A Justiça Eleitoral divulgou na semana passada o perfil do eleitor brasileiro e catarinense em 2026. A intenção é avaliar se o comparecimento às urnas terá ou não nova queda.
Santa Catarina vinha superando o engajamento do eleitorado nacional, chegando a 87% de participação dos votantes na década passada (considerando-se, nas eleições gerais, apenas o primeiro turno). Na eleição de 2024, essa participação foi de 78%, a mesma aferida no país.
A divulgação do perfil dos eleitores catarinenses pelo Tribunal Regional Eleitoral de Santa Catarina (TRE-SC) aponta alguns fatores que podem aumentar a ida às urnas.
Um dos pontos principais é que as idades que mais votam ganharam muitos eleitores entre 2024 e 2026. O conjunto de todos os votantes catarinenses de 30 a 69 anos aumentou em 71 mil pessoas nesses dois últimos anos.
Já o grupo de 18 a 29 anos, que é a faixa etária de voto obrigatório de menor participação nas últimas eleições, perdeu 61 mil pessoas.
Vale enfatizar que eleições gerais, onde se elege desde o presidente até deputados estaduais, tendem a ter maior participação eleitoral que as municipais.

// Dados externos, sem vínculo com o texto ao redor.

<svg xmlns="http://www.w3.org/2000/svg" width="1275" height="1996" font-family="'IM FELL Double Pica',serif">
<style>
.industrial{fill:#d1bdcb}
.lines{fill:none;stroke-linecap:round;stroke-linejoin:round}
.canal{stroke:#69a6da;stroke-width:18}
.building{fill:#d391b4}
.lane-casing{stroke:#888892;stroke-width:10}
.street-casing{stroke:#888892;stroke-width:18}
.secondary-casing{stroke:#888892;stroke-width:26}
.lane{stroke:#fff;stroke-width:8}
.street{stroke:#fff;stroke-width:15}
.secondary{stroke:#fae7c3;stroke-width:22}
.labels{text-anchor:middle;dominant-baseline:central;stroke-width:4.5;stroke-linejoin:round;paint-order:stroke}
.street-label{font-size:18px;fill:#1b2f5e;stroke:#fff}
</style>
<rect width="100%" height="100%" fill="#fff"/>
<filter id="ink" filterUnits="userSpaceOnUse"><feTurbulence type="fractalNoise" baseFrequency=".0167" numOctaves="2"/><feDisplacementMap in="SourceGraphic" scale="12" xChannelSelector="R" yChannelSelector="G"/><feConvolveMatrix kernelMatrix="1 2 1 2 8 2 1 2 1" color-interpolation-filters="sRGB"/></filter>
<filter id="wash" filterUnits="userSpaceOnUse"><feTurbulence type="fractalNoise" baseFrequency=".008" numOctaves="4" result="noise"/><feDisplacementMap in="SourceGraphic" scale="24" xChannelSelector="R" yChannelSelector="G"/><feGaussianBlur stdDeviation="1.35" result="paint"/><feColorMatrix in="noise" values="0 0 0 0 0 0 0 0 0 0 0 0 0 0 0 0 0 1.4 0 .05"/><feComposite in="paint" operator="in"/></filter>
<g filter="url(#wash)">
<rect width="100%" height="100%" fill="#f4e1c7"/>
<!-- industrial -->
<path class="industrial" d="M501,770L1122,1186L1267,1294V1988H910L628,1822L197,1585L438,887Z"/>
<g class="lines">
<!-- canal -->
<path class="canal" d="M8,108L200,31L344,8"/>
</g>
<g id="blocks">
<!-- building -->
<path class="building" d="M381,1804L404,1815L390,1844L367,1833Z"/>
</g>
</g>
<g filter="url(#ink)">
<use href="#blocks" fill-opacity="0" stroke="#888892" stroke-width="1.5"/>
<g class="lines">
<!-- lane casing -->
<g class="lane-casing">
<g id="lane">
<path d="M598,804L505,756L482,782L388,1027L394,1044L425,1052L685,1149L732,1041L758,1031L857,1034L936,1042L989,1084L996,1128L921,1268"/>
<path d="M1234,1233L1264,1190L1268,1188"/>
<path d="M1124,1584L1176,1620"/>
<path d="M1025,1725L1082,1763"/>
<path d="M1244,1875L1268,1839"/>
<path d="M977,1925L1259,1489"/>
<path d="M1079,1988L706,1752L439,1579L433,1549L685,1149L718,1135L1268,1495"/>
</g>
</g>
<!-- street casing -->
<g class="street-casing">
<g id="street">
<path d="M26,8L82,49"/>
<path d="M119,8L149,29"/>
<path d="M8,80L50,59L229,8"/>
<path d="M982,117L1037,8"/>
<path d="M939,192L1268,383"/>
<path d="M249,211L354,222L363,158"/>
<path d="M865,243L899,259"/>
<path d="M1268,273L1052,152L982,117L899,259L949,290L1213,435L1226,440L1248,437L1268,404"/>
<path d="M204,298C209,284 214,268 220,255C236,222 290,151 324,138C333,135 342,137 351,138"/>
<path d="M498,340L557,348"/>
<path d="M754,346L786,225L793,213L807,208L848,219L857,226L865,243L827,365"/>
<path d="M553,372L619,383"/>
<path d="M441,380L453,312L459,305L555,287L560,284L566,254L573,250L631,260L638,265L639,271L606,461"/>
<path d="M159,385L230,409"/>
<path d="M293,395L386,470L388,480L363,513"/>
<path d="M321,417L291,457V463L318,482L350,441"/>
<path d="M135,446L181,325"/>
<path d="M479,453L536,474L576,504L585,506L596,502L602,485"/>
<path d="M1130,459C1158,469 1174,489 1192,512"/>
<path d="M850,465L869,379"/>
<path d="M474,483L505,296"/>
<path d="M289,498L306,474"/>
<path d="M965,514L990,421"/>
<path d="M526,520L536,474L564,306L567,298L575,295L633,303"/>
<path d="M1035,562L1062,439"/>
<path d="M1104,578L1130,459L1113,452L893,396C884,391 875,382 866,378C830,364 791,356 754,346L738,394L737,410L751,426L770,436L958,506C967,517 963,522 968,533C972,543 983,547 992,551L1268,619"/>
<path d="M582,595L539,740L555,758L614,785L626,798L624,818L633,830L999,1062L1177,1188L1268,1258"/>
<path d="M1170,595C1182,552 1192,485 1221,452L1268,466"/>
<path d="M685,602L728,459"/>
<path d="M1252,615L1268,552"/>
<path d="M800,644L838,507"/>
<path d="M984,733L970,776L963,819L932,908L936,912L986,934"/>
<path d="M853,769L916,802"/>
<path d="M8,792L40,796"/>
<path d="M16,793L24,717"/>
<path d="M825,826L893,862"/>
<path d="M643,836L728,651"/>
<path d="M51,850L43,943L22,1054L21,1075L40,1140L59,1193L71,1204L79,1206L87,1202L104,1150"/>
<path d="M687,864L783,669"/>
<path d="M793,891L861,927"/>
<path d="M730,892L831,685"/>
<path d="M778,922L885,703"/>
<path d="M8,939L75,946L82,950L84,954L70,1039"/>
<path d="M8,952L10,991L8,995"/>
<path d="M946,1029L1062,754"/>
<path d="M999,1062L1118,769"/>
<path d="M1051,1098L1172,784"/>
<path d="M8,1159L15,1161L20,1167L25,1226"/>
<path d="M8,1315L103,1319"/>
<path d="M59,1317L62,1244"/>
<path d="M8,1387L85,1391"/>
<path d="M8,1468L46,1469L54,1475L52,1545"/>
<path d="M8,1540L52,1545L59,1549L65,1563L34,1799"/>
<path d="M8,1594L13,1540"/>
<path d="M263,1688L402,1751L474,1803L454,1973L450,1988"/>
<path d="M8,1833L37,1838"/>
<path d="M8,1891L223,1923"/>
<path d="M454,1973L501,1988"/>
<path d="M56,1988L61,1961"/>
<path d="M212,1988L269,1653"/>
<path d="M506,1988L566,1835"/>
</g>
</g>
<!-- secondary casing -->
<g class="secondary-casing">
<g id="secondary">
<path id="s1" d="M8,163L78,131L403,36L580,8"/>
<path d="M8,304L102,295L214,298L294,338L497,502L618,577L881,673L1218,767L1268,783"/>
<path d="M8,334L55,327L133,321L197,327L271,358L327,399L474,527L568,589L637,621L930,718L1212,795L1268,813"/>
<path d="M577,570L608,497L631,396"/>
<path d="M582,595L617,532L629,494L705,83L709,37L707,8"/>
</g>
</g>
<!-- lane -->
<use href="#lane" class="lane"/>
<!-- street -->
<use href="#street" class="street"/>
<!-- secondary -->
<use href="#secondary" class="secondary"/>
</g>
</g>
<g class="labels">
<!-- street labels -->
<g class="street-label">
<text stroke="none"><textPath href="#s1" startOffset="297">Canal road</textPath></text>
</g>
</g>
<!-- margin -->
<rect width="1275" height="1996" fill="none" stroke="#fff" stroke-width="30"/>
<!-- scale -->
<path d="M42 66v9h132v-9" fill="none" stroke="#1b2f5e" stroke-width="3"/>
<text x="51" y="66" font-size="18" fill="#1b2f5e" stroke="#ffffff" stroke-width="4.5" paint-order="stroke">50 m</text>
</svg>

Não foi o caso em 2014, mas ocorreu em 2018 e em 2022
O grupo dos eleitores com 70 anos ou mais deve ter efeito mais ambíguo na próxima eleição. Com 73 mil eleitores a mais que em 2024, esse contingente é hoje 10% do eleitorado catarinense e, com o envelhecimento populacional, se tornará cada vez maior. A participação desses eleitores vem crescendo desde 2018 e os eleitores de 50 a 69 anos são os que mais votam.
O desembargador do TRE-SC celebra o maior engajamento dos eleitores idosos em anos recentes, e acredita haver margem para que votem ainda mais.
Quanto ao que os desestimula a votar, aponta não haver uma razão única e elenca motivos como saúde, mobilidade urbana e desestímulo político.
Diferença entre totais de mulheres e homens eleitores aumenta
Os dados do TRE/SC mostram que o Estado chegou a 5.725.753 votantes em 2026, tendo 85 mil eleitores a mais que há dois anos.
Em relação a 2024, as mulheres não só continuam sendo a maioria dos votantes, como ampliaram essa diferença. Em 2024 havia 212 mil eleitoras a mais que eleitores naquele ano, e agora há 258 mil.
O impacto disso no comparecimento eleitoral é incerto. A participação eleitoral das mulheres no Estado foi levemente maior que a dos homens em 2022 e 2024, mas levemente menor em 2020.